The second presidential symposium will feature studies on prostate cancer, notably the phase 3 IPATential150 trial of abiraterone (Zytiga) plus either ipatasertib or placebo in metastatic castration-resistant prostate cancer.
Ipatasertib targets Akt, and Haanen said that “by adding it to, let’s say, standard-of-care treatment ... the question of course of will be, Does that have a better outcome?”
He believes the results will be a “very nice illustration” that prostate cancer management is heading in the direction of personalized treatment.
Alongside the presidential symposia, there will be a number of proffered paper sessions on the latest results in all aspects of oncology, including results from the ASCENT trial in triple-negative breast cancer, as well as a dedicated COVID-19 track.
Haanen said that the ESMO Virtual Congress 2020, coming after the AACR and ASCO annual meetings, has the “advantage” of being able to present the latest outcomes of patients treated with chemotherapy and immunotherapy against the backdrop of the pandemic.
This will include a study from the ESMO Resilience Task Force on the impact of COVID-19 on oncology professionals both in terms of their personal distress and burnout and their job performance.
“I think that is very important,” Haanen said, “especially because the whole thing with COVID-19 is not yet over, and everybody is preparing for a second wave in the fall and winter.
“It may help us give us clues on how we can protect ourselves or each other to prevent burnout or other problems that we as healthcare caregivers face in this difficult period.”
For next year, Peters remains hopeful that the ESMO 2021 meeting will take place as planned in Paris.
She anticipates that, indeed, ESMO meetings will be able to take place from spring next year.
This will depend on a vaccine for COVID-19 becoming widely available, although oncologists in some countries may still not be able to travel.

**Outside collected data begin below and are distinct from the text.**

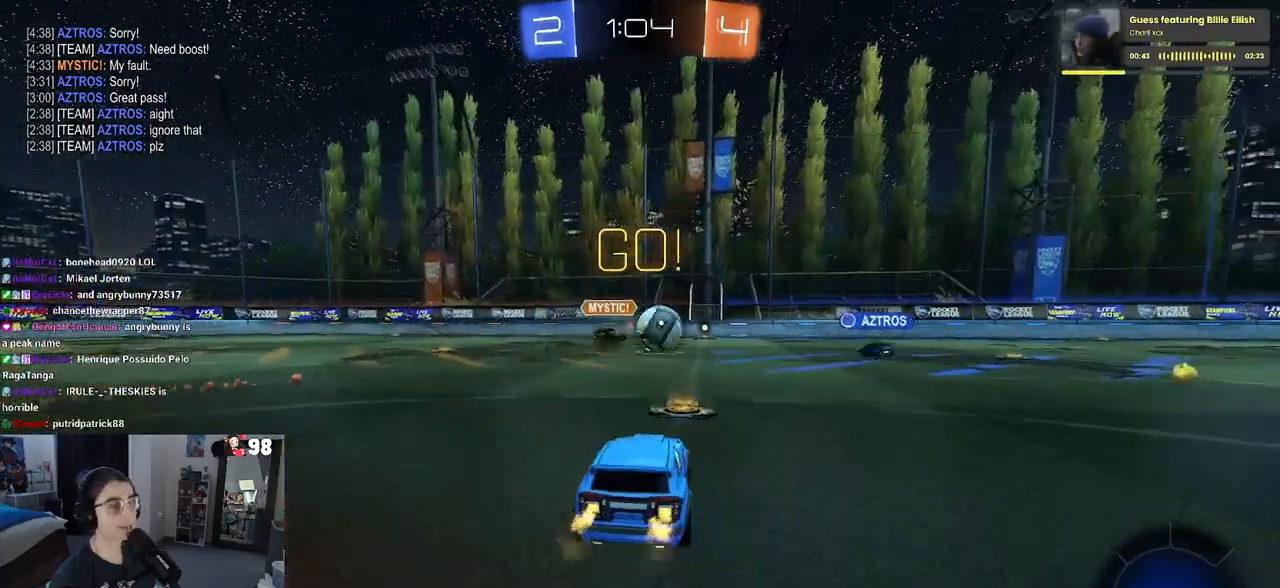
{"buttons": ["R2"], "left_stick": "center", "right_stick": "center", "events": [[500, "left_stick", "center"]]}
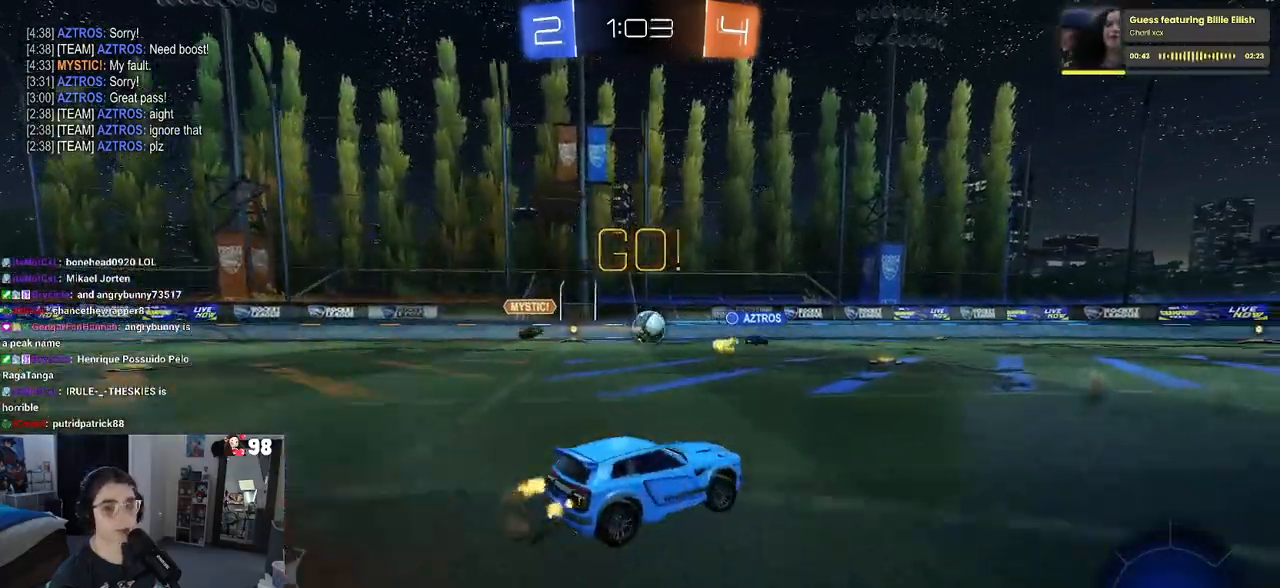
{"buttons": ["R1", "R2"], "left_stick": "down-left", "right_stick": "center", "events": [[33, "R1", "down"], [100, "left_stick", "right"], [217, "CROSS", "down"], [250, "left_stick", "up"], [300, "left_stick", "up-left"], [333, "CROSS", "up"], [383, "CROSS", "down"], [433, "left_stick", "down-left"], [483, "CROSS", "up"]]}
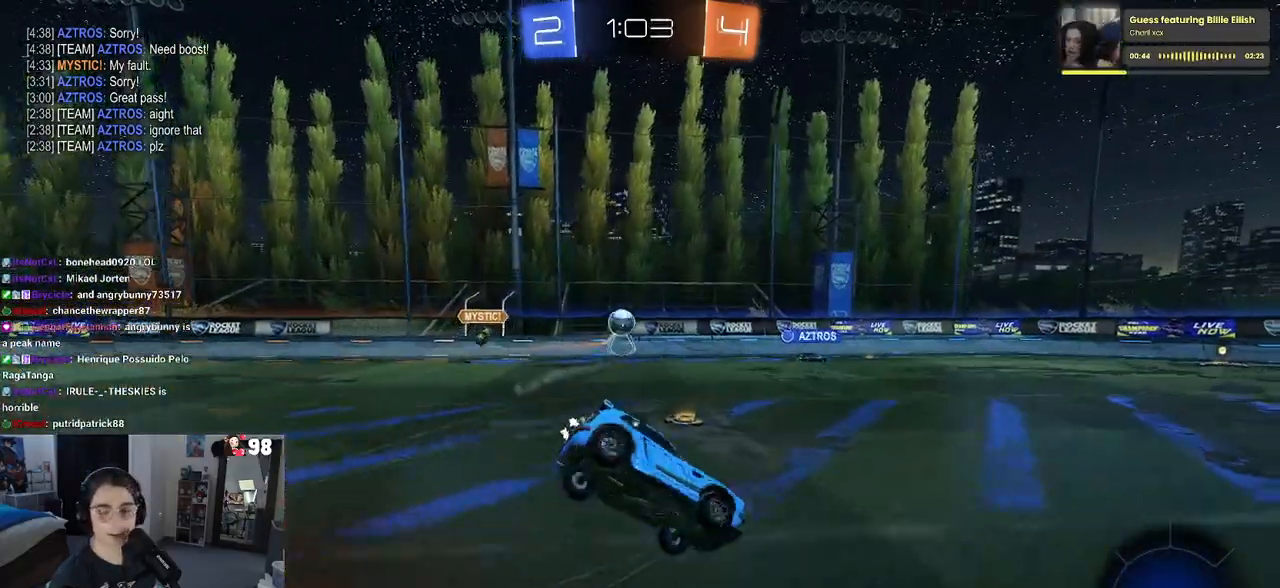
{"buttons": ["SQUARE", "R1", "R2"], "left_stick": "down-left", "right_stick": "center", "events": [[33, "TRIANGLE", "down"], [183, "TRIANGLE", "up"], [417, "SQUARE", "down"]]}
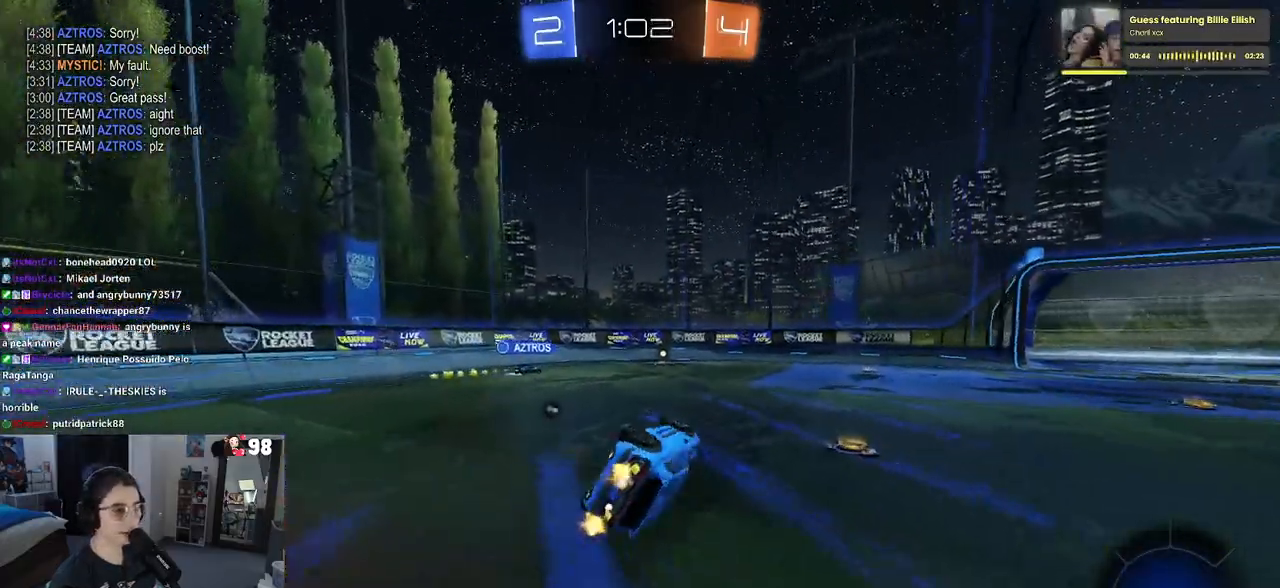
{"buttons": ["R2"], "left_stick": "center", "right_stick": "center", "events": [[250, "R1", "up"], [267, "SQUARE", "up"], [283, "left_stick", "down-right"], [400, "left_stick", "center"]]}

This means “starting probably with hybrid formats, with some of the faculty being on site and some not, [and] the same thing for the attendees,” Peters said.

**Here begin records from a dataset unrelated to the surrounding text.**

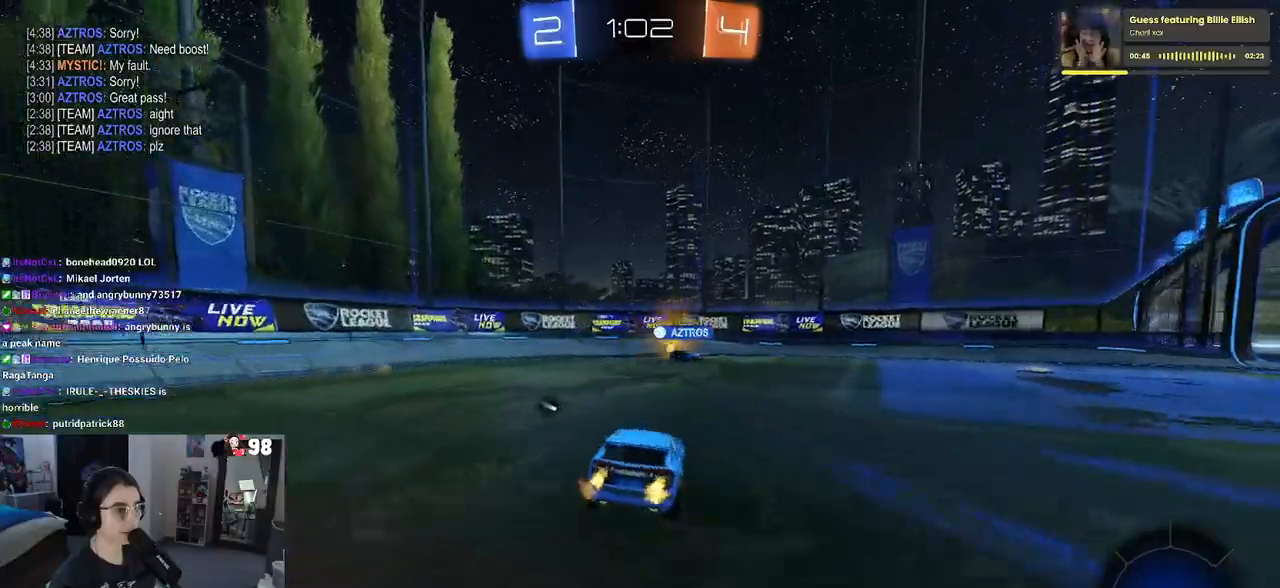
{"buttons": ["R2"], "left_stick": "down-right", "right_stick": "center", "events": [[17, "left_stick", "down-right"]]}
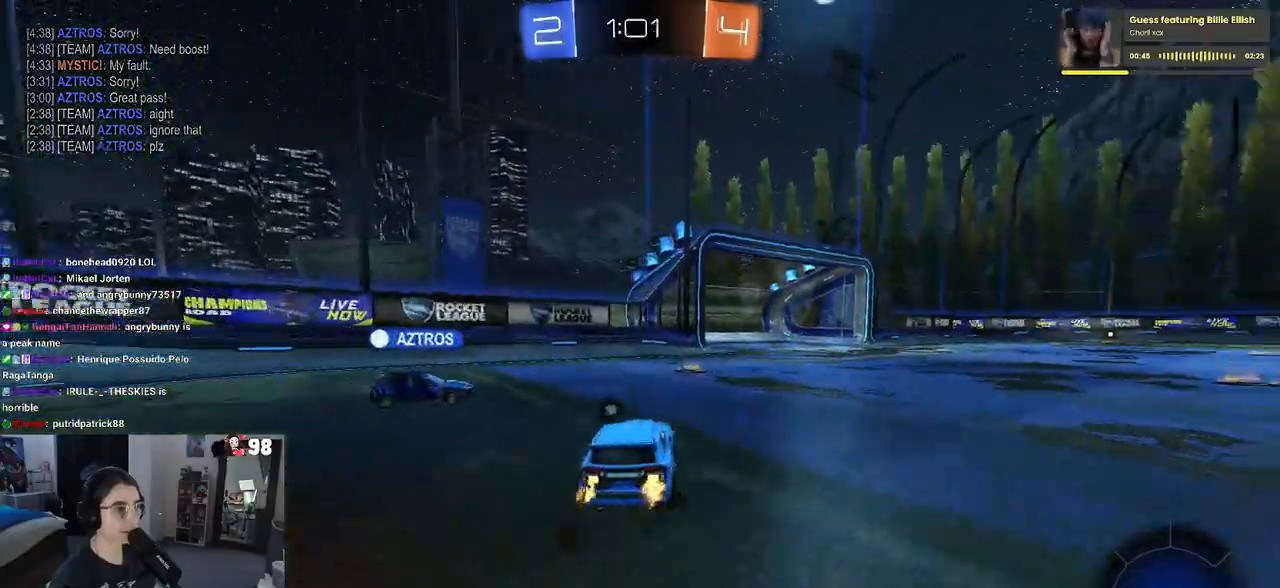
{"buttons": ["TRIANGLE", "R2"], "left_stick": "down-right", "right_stick": "center", "events": [[100, "left_stick", "center"], [433, "TRIANGLE", "down"], [483, "left_stick", "down-right"]]}
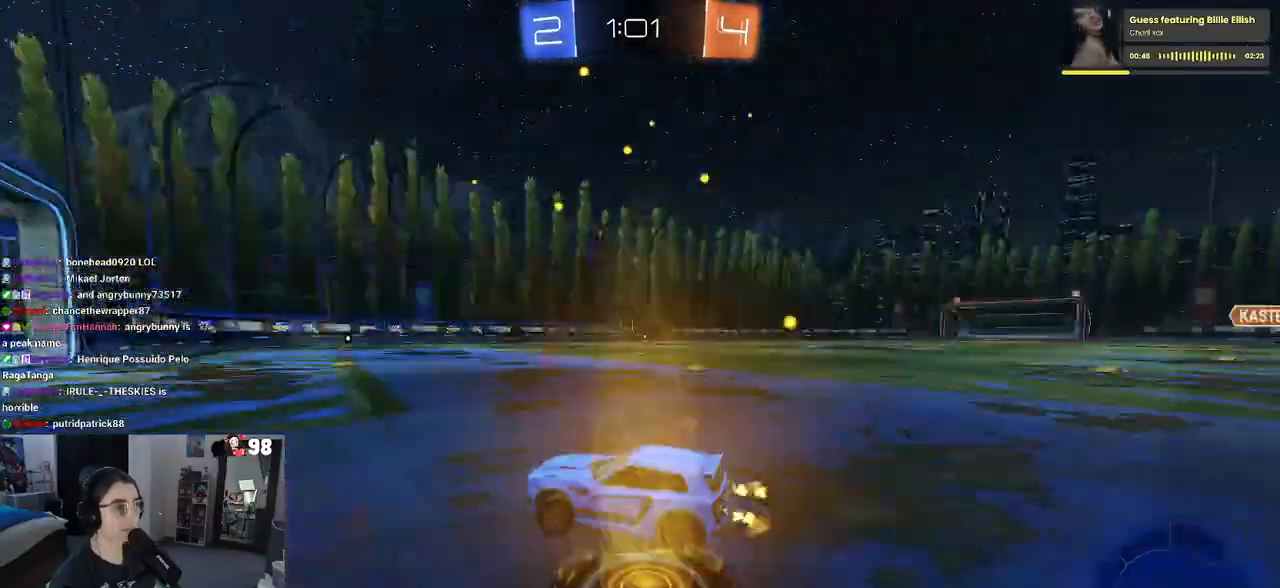
{"buttons": ["R2"], "left_stick": "down-right", "right_stick": "center", "events": [[33, "TRIANGLE", "up"]]}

She suggested that, for ESMO Congress 2021 to work as an on-site meeting, it will require at least half or two-thirds of the originally anticipated number of attendees.
“I hope that Paris next year will happen,” Peters said, adding that it “will probably happen with less attendees – that’s fine, but [still] with a large number of faculty and attendees.”
The commentators have disclosed no relevant financial relationships.